# Money don't make for happiness.



## wolfbm1

Witam.

"They have most of the material things that are supposed to add up to happiness and the good life. But, of course, they are not happy. As the philosopher was wont to say, money and the things money can buy don't always make for happiness."

Źródło: "Book Review: Easy For You by Shannan Rouss" by Jack Goodstein

Dosłowne znaczenie podkreślonych słów to "pieniądze nie zawsze zmierzają w kierunku szczęścia".


Czy to jest odpowednik polskiego powiedzenia: Pieniądze nie zawsze dają szczęścia.


----------



## Ania R.

Generalnie z kontekstu tak by wynikało i na pewno taka była intencja autora, ale nie wiem na ile rozpowszechnione jest to powiedzenie.


----------



## wolfbm1

Ania R. said:


> Na przykład co ma niby oznaczać _As the philosopher was wont to say_???
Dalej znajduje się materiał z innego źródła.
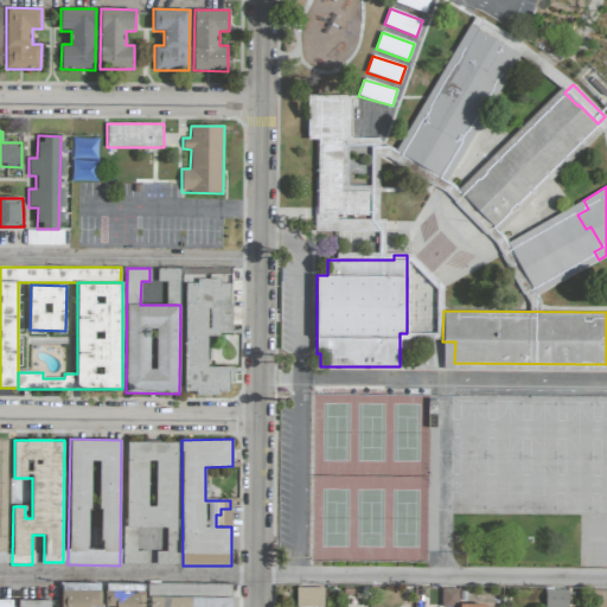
[(126,526),(177,528),(178,442),(127,442),(126,526)]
Diki mi podpowada: (formalnie) jak filozof miał w zwyczaju mawiać.


----------



## aga83

Pieniądze szczęścia nie dają. 
Money can't buy happiness.
Albo
Money can't buy you happiness.


----------



## DW

Well, to straighten things out, here the "_make for_" means _(to) produce a particular effect_, here this effect is happiness.

Guess the problem is solved, right? 

Hope this helps.


----------



## Ania R.

wolfbm1 said:


> Diki mi podpowada: (formalnie) jak filozof miał w zwyczaju mawiać.



Tak, tak, przypomniało mi się, że coś takiego istnieje, więc skasowałam to pytanie  Co do reszty to tak jak napisałam


----------



## wolfbm1

The DW-cum-LS-cum-RB said:


> Well, to straighten things out, here the "_make for_" means _(to) produce a particular effect_, here this effect is happiness.
> 
> Guess the problem is solved, right?
> 
> Hope this helps.


I guess 'make for' means then: stwarzać, as in "small details that make for comfort".

What makes it difficult is that 'make for' can mean 'move in the direction of' (udać się dokądś) as in "Let's make for the dining room. The dinner is ready."


----------



## Ania R.

Well, it wouldn't be the only expression in the world that has more than one meaning


----------